That was the best MOOC I took so far — fun and engaging. Statistics and R from Trevor and Rob and Stanford — a dream coming true!
After finishing “House of Cards” I am on a binge studying of the Stanford online course “Statistical Learning”. That is the best ever class on the subject: comprehendible explanations, no rush, appropriate jokes, no excessive material, the free book for download that closely follows the material of the class, and lovely R sessions running by Trevor Hastie himself.
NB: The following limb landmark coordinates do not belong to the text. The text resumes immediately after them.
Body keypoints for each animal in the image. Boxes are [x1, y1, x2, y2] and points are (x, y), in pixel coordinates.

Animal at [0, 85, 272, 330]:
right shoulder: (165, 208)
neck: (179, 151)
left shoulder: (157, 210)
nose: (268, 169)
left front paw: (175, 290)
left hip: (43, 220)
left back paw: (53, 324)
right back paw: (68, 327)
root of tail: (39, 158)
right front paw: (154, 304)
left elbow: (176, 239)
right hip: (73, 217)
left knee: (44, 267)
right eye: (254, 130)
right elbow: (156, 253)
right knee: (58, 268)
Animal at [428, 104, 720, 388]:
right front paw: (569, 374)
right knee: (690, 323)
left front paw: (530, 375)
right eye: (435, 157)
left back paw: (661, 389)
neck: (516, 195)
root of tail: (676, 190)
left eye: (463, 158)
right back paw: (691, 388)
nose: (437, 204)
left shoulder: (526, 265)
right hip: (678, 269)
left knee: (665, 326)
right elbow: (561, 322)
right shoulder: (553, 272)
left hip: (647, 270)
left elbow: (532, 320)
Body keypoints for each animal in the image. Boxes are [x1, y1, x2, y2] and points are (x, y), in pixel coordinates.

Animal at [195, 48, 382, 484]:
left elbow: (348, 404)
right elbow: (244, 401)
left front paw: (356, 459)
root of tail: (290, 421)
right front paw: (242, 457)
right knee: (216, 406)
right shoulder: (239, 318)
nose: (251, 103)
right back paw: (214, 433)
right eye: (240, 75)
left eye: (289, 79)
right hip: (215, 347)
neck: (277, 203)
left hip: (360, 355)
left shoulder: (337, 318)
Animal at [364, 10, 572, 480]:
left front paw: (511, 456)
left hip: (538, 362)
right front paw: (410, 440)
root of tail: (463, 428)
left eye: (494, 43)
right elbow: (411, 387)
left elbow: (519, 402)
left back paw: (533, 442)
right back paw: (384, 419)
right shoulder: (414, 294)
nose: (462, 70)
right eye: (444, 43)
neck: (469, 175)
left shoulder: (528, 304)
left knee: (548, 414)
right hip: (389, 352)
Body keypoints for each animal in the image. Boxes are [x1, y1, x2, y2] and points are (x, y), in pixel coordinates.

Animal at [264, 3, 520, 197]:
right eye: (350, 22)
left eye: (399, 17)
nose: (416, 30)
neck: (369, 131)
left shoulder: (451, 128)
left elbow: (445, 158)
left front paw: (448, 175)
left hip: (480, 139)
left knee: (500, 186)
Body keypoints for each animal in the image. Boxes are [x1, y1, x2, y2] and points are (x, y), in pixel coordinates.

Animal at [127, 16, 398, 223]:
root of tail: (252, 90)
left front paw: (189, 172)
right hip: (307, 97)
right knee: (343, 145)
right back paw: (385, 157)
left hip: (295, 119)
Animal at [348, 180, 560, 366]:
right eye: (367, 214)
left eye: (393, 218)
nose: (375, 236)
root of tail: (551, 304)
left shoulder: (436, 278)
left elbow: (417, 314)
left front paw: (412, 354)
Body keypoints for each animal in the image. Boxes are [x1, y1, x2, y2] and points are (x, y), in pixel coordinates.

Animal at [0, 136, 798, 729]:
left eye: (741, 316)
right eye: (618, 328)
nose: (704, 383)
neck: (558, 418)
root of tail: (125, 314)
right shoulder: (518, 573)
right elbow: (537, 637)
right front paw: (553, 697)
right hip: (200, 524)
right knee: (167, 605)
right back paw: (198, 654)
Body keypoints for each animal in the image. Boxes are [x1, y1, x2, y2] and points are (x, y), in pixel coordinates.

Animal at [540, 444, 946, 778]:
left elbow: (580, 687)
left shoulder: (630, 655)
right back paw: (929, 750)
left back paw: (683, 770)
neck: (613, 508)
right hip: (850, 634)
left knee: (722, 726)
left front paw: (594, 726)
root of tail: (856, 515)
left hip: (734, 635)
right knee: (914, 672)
I have learned new tricks in R. For example, a handy matplot() function, which output is shown above. On one plot, it shows values for each variable (column) for each row (X-axes) in the data frame. It can be seen that there is strong autocorrelation between consecutive rows, or about 10-20 repeats of every data point — so the sample size is in effect much smaller than the number of rows. That would result in a serious underestimate of the standard error (s.e.) for regression coefficients, if to model y (values are shown in black on the plot) as a linear function of x1 (in red) and x2 (in blue): y = b0 + b1*x1 + b2* x2. Thus, for b1, the standard bootstrap gave s.e. of 0.028, while the block bootstrap (by blocks of 100 rows), 0.196.
While I was satisfying my mental curiosity and was busy with launching a new project at work (implementation of a new analytical tool for IEDB.org to be launched in summer), a lot has happened in the world of Big Data that I crave for comprehension and reporting.
The course has officially started. It is free for everyone and is available at https://class.stanford.edu/courses/HumanitiesScience/StatLearning/Winter2014/. It is in R. A new book from the authors An Introduction to Statistical Learning, with Applications in R (James, Witten, Hastie, Tibshirani – Springer 2013) is provided for free download on the course website.
Everyone completing all problems by March 21 can get a Statement of Accomplishment. I am thinking about getting one, while I am not new to the subject and took a somewhat similar graduate course at UCSD given by Charles Elkan, but I found out that setting up the goal of getting a certificate makes it easier to keep with the course.
Hastie and Tibshirani start the introduction (of the actual class, not on the above video) joking how they were statisticians, then became machine learning guys, and now they proudly call themselves Data Scientists. Watch this! I am looking forward to learn from these gurus. I am sure it will be fun!